「セルフコントロール」と「メタ認知」

スリップ体験の状況

当校では、10年以上前から安全なドライバー育成過程を8つの工程に分けて教育目標を明確化してきました。

最終ゴールは、当校の教育理念であります「心の運転」を実践するドライバーを育てることです。

※「心の運転」とは、「他者配慮」ができる、「Give Way」の精神を実践する運転のことであると、私たちは定義づけています。

この工程のうち、ステップ7は『「セルフコントロール(メタ認知)ができる 自分は今どんな状態か…?」』がテーマです。

安全運転のための感情コントロール

Hondaの交通安全情報誌「The safety Japan」に、東北工業大学共通教育センターの小川和久教授が「ドライバー向け新教育プログラム 安全運転のための感情コントロール」を発表されています。

その要旨は以下の通りです。

・いくら運転技術が優れていても、運転中のネガティブな感情(焦り、怒り)によって行動が左右され、自ら危険な状態を作り出し、事故につながってしまうケースがある。

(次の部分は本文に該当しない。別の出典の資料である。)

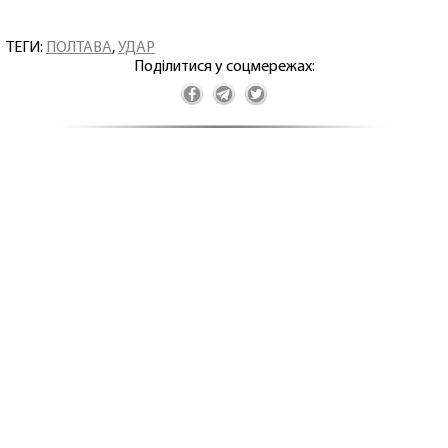
ТЕГИ:
ПОЛТАВА
,
УДАР
Поділитися у соцмережах:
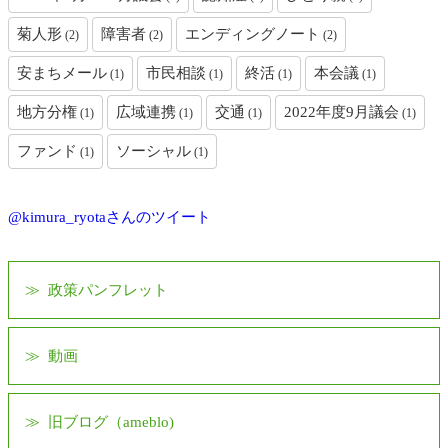
菊人形
障害者
エンディングノート
(2)
(2)
(2)
安まちメール
市民相談
終活
本会議
(1)
(1)
(1)
(1)
地方分権
広域連携
交通
2022年度9月議会
(1)
(1)
(1)
(1)
ファンド
ソーシャル
(1)
(1)
@kimura_ryotaさんのツイート
政策パンフレット
動画
旧ブログ（ameblo)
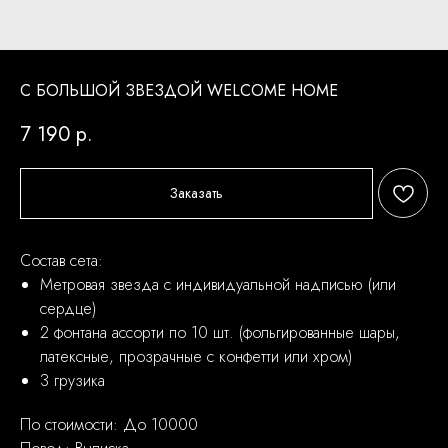
С БОЛЬШОЙ ЗВЕЗДОЙ WELCOME HOME
7 190
р.
Заказать
Состав сета:
Метровая звезда с индивидуальной надписью (или
сердце)
2 фонтана ассорти по 10 шт. (фольгированные шары,
латексные, прозрачные с конфетти или хром)
3 грузика
По стоимости: До 10000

・「感情コントロール」とは、ネガティブな感情にどう向き合い、どのように自己コントロールして安全運転に結び付けていくかを心理学的に検証し、開発されたプログラムである。

・自分の心理特性を把握し、その効果的なコントロールの仕方を自分で発見し、安全な運転行動に結び付けていくための教育。

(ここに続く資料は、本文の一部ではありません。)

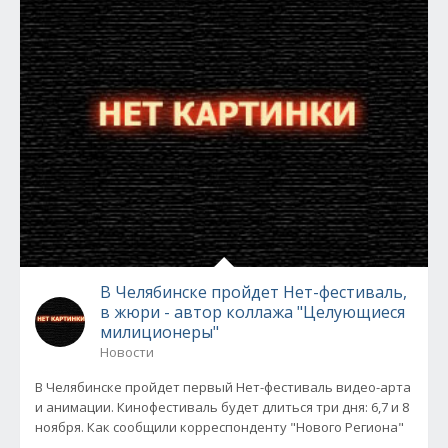
В Челябинске пройдет Нет-фестиваль,
в жюри - автор коллажа "Целующиеся
милиционеры"
Новости
В Челябинске пройдет первый Нет-фестиваль видео-арта
и анимации. Кинофестиваль будет длиться три дня: 6,7 и 8
ноября. Как сообщили корреспонденту "Нового Региона"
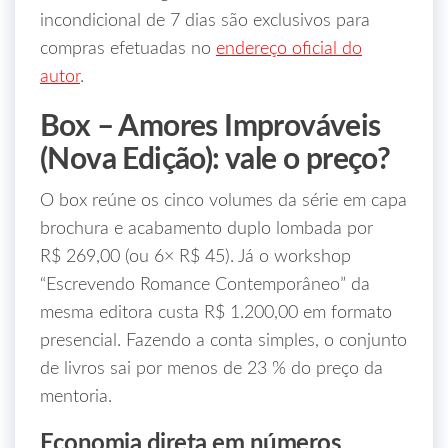
incondicional de 7 dias são exclusivos para
compras efetuadas no
endereço oficial do
autor
.
Box – Amores Improváveis
(Nova Edição): vale o preço?
O box reúne os cinco volumes da série em capa
brochura e acabamento duplo lombada por
R$ 269,00 (ou 6× R$ 45). Já o workshop
“Escrevendo Romance Contemporâneo” da
mesma editora custa R$ 1.200,00 em formato
presencial. Fazendo a conta simples, o conjunto
de livros sai por menos de 23 % do preço da
mentoria.
Economia direta em números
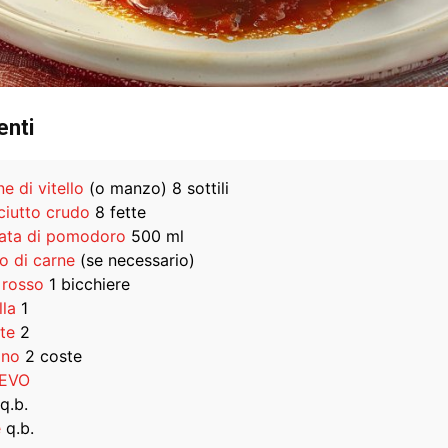
enti
ne di vitello
(o manzo) 8 sottili
ciutto crudo
8 fette
ata di pomodoro
500 ml
o di carne
(se necessario)
 rosso
1 bicchiere
lla
1
te
2
ano
2 coste
 EVO
q.b.
e
q.b.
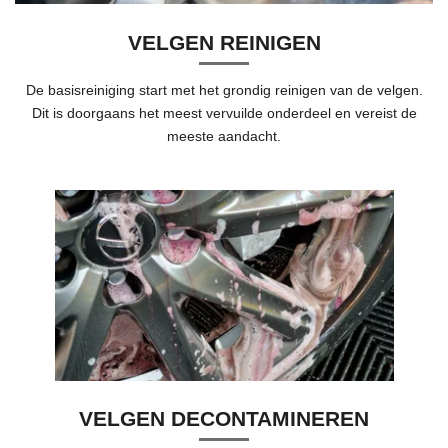
VELGEN REINIGEN
De basisreiniging start met het grondig reinigen van de velgen.
Dit is doorgaans het meest vervuilde onderdeel en vereist de
meeste aandacht.
VELGEN DECONTAMINEREN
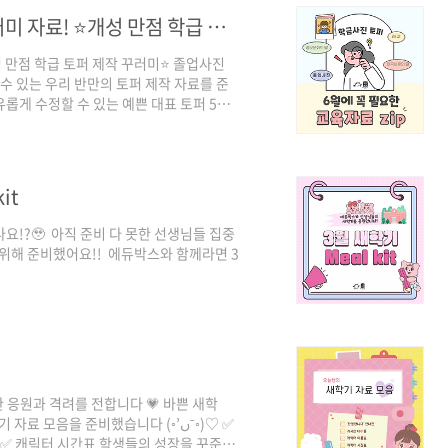
🎁 에듀박스가 드리는 6월 학급환경 꾸러미 자료! ⭐개성 만점 학급 토퍼 제작 꾸러미⭐
성 만점 학급 토퍼 제작 꾸러미⭐ 졸업사진
 수 있는 우리 반만의 토퍼 제작 자료를 준
롭게 수정할 수 있는 예쁜 대표 토퍼 5종
개성을 담아 만들어 볼 수 있는 활용방법
 촬영 등 사진 촬영 시즌에 아이들과 추억을
 선생님은! 2기 권수정
it
나요!?🥹 아직 준비 다 못한 선생님들 집중
위해 준비했어요!! 에듀박스와 함께라면 3
CjVGuxjgxRbfznrqeZaw40qe5F82K-?
 응원과 격려를 전합니다 💗 바쁜 새학
모음을 준비했습니다 ‎(◦’ںˉ◦)♡ ✅
 ✅ 캐릭터 시간표 학생들의 성장을 꾸준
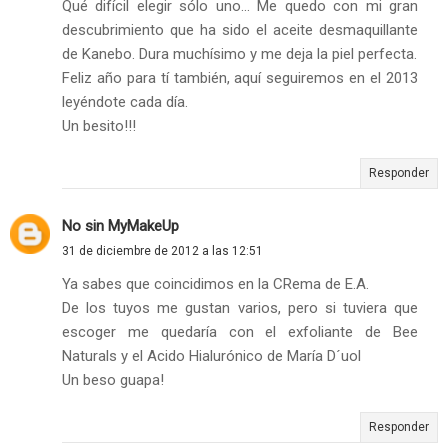
Qué difícil elegir sólo uno... Me quedo con mi gran
descubrimiento que ha sido el aceite desmaquillante
de Kanebo. Dura muchísimo y me deja la piel perfecta.
Feliz año para tí también, aquí seguiremos en el 2013
leyéndote cada día.
Un besito!!!
Responder
No sin MyMakeUp
31 de diciembre de 2012 a las 12:51
Ya sabes que coincidimos en la CRema de E.A.
De los tuyos me gustan varios, pero si tuviera que
escoger me quedaría con el exfoliante de Bee
Naturals y el Acido Hialurónico de María D´uol
Un beso guapa!
Responder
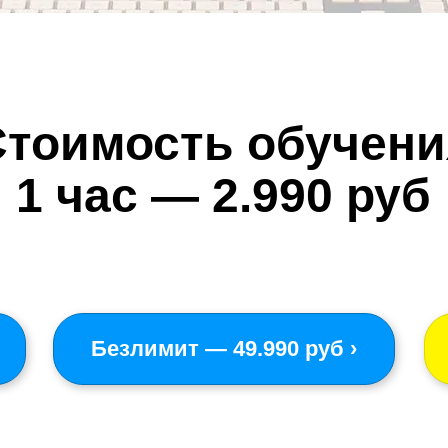
Стоимость обучени
1 час — 2.990 руб
Безлимит — 49.990 руб ›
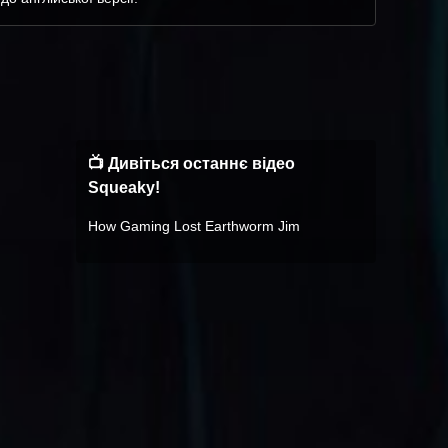
📺 Дивіться останнє відео
Squeaky!
How Gaming Lost Earthworm Jim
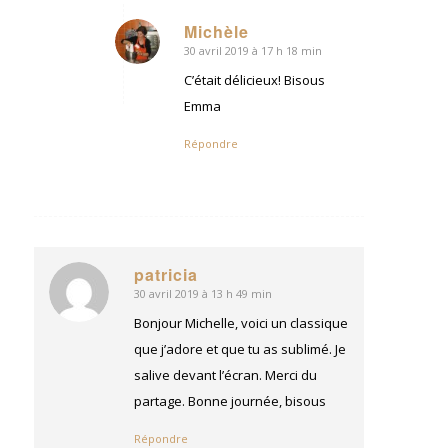
Michèle
30 avril 2019 à 17 h 18 min
dit
:
C’était délicieux! Bisous
Emma
Répondre
patricia
30 avril 2019 à 13 h 49 min
dit
:
Bonjour Michelle, voici un classique
que j’adore et que tu as sublimé. Je
salive devant l’écran. Merci du
partage. Bonne journée, bisous
Répondre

・イライラや焦り、怒りなどのネガティブな感情は、どうしても危険な運転を誘発し、事故要因の一つとなる。

・運転行動の階層的アプローチ

・自分に言い聞かせる言葉を見つけ出す。

 ①「自己理解」自分の感情特性に関する自己診断プロセス

 ②「対処法の学習」ネガティブな感情に支配されたとき、その感情から逃れるために自分に言い聞かせる言葉(セルフトーク)を探す。

・「静的な感情」

「カッとしやすい」「心配性」といった、その人の性格に由来する感情

 「動的な感情」

 ある状態に直面した時、自分の性格がその局面でどのように表れ、どんな行動を引き起こすかを支配する感情

 →訓練によってポジティブな方向に転換していける

・杓子定規にルールだけを変えても、感情的に受け入れられない人が多い。例えば、約束の時間に遅れそうなときなど頭では「良くない」と分かっていても、ついスピードを出しすぎてしまう。こうした感情面のコントロールができないと、本当の安全運転にはつながらない。

・グループ討議の効用

自分とは異なる他の同僚の受け止め方、解釈の仕方を知り、自分なりの対処法を導いていけば、本人も納得できる部分があり、実践につながる。

前提条件としての「メタ認知」

「安全運転のための感情コントロール」をするためには、その前提としてネガティブな感情(焦り、怒り)に支配されている自分をもう一人の冷静な自分が気づく必要があります。

これは言うは易く、実践するのは難しい。ある程度のトレーニングと経験を通して「もう一人の自分」を育てていく必要があります。

企業研修における当校の事例紹介

「車両事故再発防止研修」を長年実施していますと、よく「その日は忙しかった」という振り返りの言葉が出てきます。その背景には、休日出勤であったり、業務量であったり、支店内の人間関係などに起因するネガティブな感情があります。

そのネガティブな感情を運転適性検査結果等から丁寧にカウンセリングしていきながら、「対処法」としてセルフトークを探っていきます。

セルフトークの一例を紹介します。

1約束の時間に遅れそうになった場合

「諦める」(当校の江川指導員提唱)

→事情を事務所へ即連絡する

2急に割り込まれた場合

「きっとあの人の家族が今危篤状態なのだろう。先に行かせてあげよう。」

このようなセルフトークをアドバイスしながら、最終的には本人が自己決定し、実践していくことになります。

これから取り組む課題

最後に、これから取り組むべき課題についてまとめておきたいと思います。

1「メタ認知」の具体的な訓練法

2「セルフトーク」の類型化

3運転適性検査結果を解説するだけでなく、対処法(「メタ認知」→「セルフトーク」→「具体的な運転行動等」)まで指導できるインストラクターの養成

当校が教育目標とする『「心の運転」無事故・無違反ドライバーの要件』

ステップ7「セルフコントロール」(メタ認知)ができる

これが具体的に実践できる教育手法をさらに深化させ、初心運転者教育や企業研修で成果が出せるよう、これからも取り組んでいきます。